Firstly, md.c schedules a resync when it notices things are out of
sync, like when an array is created and the drives are not marked in
sync or when there is a missing drive and a spare.
md goes through the sectors in the disk one by one (doing a bit of
rate limiting) and calls sync_request for the underlying RAID layer
for each sector. For RAID5 this firstly converts the sector into a
stripe and sets some flags on that stripe (STRIPE_SYNCING). Each
stripe structure has a buffer for each disk in the array, amongst other
things (struct stripe_head in include/linux/raid/raid5.h). It
then calls handle_stripe to, well, handle the stripe.
/* maybe we need to check and possibly fix the parity for this stripe
* Any reads will already have been scheduled, so we just see if enough data
* is available
*/
if (syncing && locked == 0 &&
!test_bit(STRIPE_INSYNC, &sh->state) && failed <= 1) {
set_bit(STRIPE_HANDLE, &sh->state);
if (failed == 0) {
char *pagea;
if (uptodate != disks)
BUG();
compute_parity(sh, CHECK_PARITY);
uptodate--;
pagea = page_address(sh->dev[sh->pd_idx].page);
if ((*(u32*)pagea) == 0 &&
!memcmp(pagea, pagea+4, STRIPE_SIZE-4)) {
/* parity is correct (on disc, not in buffer any more) */
set_bit(STRIPE_INSYNC, &sh->state);
}
}
if (!test_bit(STRIPE_INSYNC, &sh->state)) {
if (failed==0)
failed_num = sh->pd_idx;
/* should be able to compute the missing block and write it to spare */
if (!test_bit(R5_UPTODATE, &sh->dev[failed_num].flags)) {
if (uptodate+1 != disks)
BUG();
compute_block(sh, failed_num);
uptodate++;
}
if (uptodate != disks)
BUG();
dev = &sh->dev[failed_num];
set_bit(R5_LOCKED, &dev->flags);
set_bit(R5_Wantwrite, &dev->flags);
locked++;
set_bit(STRIPE_INSYNC, &sh->state);
set_bit(R5_Syncio, &dev->flags);
}
}
We can inspect one particular part of that code that can get triggered
if we're running a sync. If we don't have a failed drive (e.g.
failed == 0) then we call into compute_parity to check the
parity of the current stripe sh (for stripe header). If the parity
is correct, then we flag the stripe as in sync, and carry on.
However, if the parity is incorrect, we will fall out to the next if
statement.

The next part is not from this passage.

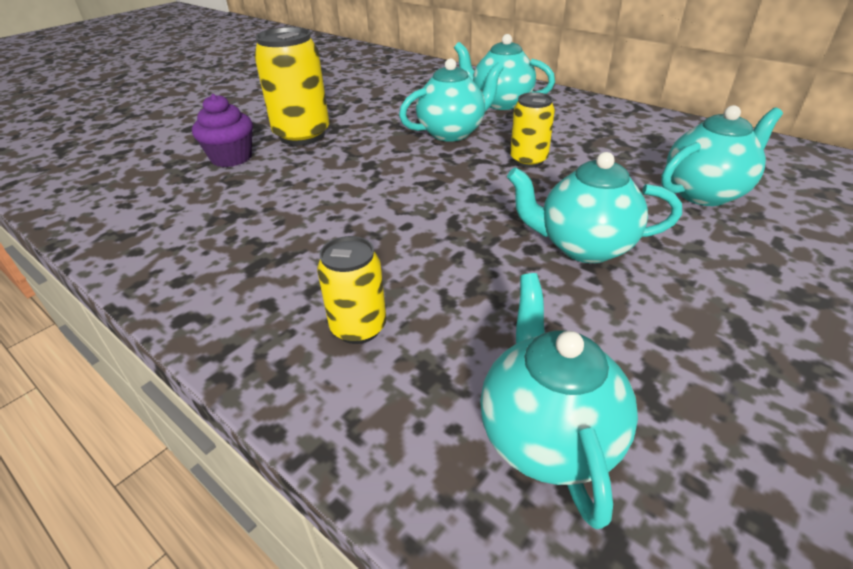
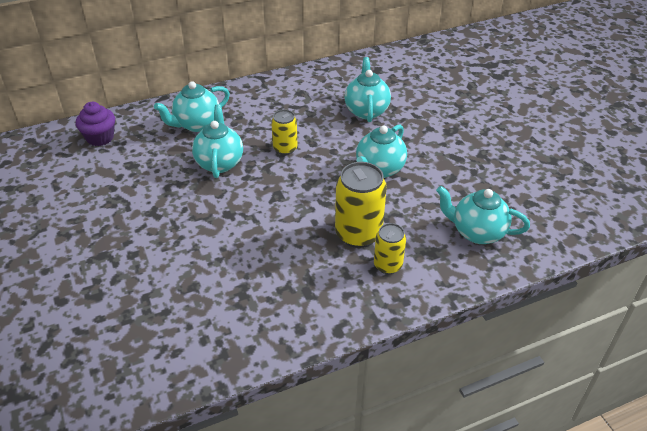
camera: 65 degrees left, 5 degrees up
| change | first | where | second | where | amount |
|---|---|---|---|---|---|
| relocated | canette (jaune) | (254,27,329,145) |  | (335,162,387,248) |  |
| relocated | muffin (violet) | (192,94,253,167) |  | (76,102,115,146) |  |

The first if checks if we have a failed drive; if we
don't then we flag the failed drive as the disk with the parity for this
stripe (sh->pd_idx). This is where the optimisation comes in -- if
we have a failed drive then we pass it in directly to compute_block
meaning that we will always be bringing the "failed" disk into sync with
the other drives. We then set some flags so that the lower layers know
to write out that drive.
The alternative is to update the parity, which in RAID5 is spread across
the disks. This means you're constantly stuffing up nice sequential
reads by making the disks seek backwards to write parity for previous
stripes. Under this scheme, for a situation where parity is mostly wrong
(e.g. creating a new array) you just read from the other drives and
bring that failed drive into sync with the others. Thus the only disk
doing the writing is the spare that is being rebuilt, and it is writing
in a nice, sequential manner. And the other disks are reading in a nice
sequential manner too. Ingenious huh!
I did run this by Neil Brown to make sure I wasn't completely wrong, and
he pointed me to a recent
email
where he explains things. If anyone knows, he does!